Representative Trey Gowdy — chair of the Select Committee on Benghazi — has had his name whispered during the past few weeks, too, but he also has no interest in having to run his party. According to Roll Call’s summary of the mayhem, "Gowdy was seen stomping into an elevator and uttered an emphatic, ‘No!’ when asked if he would run for speaker."

The South Carolina representative voiced his thoughts on how thankless he thought the House Speaker position was earlier this week. “Whichever candidate I am maddest at when it’s time to vote will be the one I vote for,” Gowdy told the New York Times. “Because it is a nearly impossible job.”

Representative Don Young, based on an impromptu appearance on CNN this afternoon, doesn’t care to speak to anyone about who the next Speaker will be and just wants to be able to walk through the Capitol hallways in peace.

There are plenty of qualified people that don’t want the job, and a whole bunch of representatives who have one or two people in their fan club — which does not add up to 218, the number of votes needed to win the position.

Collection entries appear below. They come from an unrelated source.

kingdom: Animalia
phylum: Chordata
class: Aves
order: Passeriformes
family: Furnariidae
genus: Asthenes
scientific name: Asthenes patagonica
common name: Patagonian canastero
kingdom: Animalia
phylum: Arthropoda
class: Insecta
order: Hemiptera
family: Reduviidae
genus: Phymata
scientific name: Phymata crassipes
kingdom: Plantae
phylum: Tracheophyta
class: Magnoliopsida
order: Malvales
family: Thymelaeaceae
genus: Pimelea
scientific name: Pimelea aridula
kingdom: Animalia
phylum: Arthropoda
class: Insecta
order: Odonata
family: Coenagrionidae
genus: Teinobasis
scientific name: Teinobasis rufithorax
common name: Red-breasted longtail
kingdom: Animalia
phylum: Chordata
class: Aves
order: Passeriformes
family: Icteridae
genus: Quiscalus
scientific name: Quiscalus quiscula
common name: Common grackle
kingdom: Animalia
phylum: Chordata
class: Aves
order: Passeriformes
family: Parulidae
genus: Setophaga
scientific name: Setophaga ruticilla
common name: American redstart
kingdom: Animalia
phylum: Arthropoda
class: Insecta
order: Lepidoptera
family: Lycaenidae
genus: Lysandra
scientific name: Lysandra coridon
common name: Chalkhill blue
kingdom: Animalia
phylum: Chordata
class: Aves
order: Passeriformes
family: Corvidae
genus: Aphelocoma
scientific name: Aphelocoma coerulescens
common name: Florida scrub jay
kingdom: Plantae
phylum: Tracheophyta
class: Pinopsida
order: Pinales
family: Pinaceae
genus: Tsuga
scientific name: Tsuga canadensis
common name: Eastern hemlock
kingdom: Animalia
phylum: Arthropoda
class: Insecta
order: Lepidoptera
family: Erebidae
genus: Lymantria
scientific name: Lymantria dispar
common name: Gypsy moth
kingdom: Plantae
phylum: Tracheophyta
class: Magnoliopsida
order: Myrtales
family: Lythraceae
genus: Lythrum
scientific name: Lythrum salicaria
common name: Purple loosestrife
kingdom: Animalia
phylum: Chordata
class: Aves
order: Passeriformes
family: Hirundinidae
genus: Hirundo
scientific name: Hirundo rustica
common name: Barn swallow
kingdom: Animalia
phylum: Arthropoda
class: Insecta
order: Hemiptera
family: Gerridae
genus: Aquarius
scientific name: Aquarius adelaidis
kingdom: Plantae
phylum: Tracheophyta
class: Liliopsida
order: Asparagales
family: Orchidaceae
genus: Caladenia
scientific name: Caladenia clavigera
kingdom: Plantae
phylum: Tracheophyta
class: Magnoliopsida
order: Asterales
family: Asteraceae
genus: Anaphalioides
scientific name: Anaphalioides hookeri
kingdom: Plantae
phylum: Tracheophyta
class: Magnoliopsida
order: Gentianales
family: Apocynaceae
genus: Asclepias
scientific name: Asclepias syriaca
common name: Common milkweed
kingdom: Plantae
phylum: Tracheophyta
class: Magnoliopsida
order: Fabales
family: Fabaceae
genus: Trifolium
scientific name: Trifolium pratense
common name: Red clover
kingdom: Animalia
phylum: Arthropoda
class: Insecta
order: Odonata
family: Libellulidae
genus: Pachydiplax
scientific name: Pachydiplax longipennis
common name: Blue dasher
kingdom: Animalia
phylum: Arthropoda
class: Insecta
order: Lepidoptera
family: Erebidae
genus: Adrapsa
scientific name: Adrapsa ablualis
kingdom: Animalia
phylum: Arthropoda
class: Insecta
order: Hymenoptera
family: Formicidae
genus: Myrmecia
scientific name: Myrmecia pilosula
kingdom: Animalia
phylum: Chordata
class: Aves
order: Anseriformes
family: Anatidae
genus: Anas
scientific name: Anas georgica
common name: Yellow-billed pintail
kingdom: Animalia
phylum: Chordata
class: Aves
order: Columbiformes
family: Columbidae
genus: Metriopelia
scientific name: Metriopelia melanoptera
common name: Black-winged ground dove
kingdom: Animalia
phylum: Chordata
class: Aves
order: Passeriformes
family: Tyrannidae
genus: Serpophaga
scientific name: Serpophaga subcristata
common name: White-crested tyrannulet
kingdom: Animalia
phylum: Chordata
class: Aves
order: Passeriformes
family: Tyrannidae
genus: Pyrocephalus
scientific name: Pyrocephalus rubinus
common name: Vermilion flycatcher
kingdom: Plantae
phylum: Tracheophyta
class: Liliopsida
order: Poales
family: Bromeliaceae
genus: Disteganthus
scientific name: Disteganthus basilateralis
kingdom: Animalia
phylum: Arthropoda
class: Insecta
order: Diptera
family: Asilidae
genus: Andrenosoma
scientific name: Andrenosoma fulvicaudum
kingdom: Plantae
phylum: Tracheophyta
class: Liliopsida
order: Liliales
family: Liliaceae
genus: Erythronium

In other words, things look pretty messy for the GOP, and it is unclear who the next Speaker will be.

A few representatives have come up with experimental solutions to this seemingly intractable problem — like choosing an interim speaker who has no plans to stay in the position past the 2016 elections, either because they are retiring or just because they realize they’ll probably be fed up with the job by then.

If Republicans can’t find anyone, Newt Gingrich would be happy to take his old job back. “This is why George Washington came out of retirement — because there are moments you can’t avoid,” he told Sean Hannity, according to The Hill

Much of the debate over who will replace Boehner will have to wait until later in the month — Congress is scheduled to be on recess next week.

Meanwhile, House Democrats had a hard time containing their glee. 

When asked about the upheaval at the White House today, Press Secretary Josh Earnest said, “It certainly is easy to poke fun at the chaos." However, the Obama administration and other elected officials are also getting worried about the debt limit, which needs to be raised by early November. "Responsible Republican leaders should bring a clean debt ceiling increase to the floors of the House and Senate immediately and let it pass with a bipartisan coalition, as it certainly would," Senate Minority Leader Harry Reid said in a statement this afternoon. "Republican chaos is likely to get worse before it gets better but the economic livelihood of the American people should not be threatened as a result of Republicans’ inability to govern.”

Wall Street is also freaking out a little about the debt limit — and how the House GOP fight could mess things up. A policy analyst for investment bankers told Politico, “We will not mince words — this is the political equivalent of a dumpster fire."

And — in case there were any members of Congress out there who still thought it might be fun to be House Speaker — the legislative problems don’t end with the debt limit. Congress will only be in session 26 days before the current federal budget expires and the government faces another potential shutdown. And then 2016 is here, bringing with it all the fun that comes with being a legislator during an election year, when compromise often becomes impossible as both parties try to impress voters — or at least prove that they are better than the opposition. 

Whoever decides to take one for the team and become House Speaker, they are sure to have quite an impossible and stress-inducing year. 

This post has been updated throughout.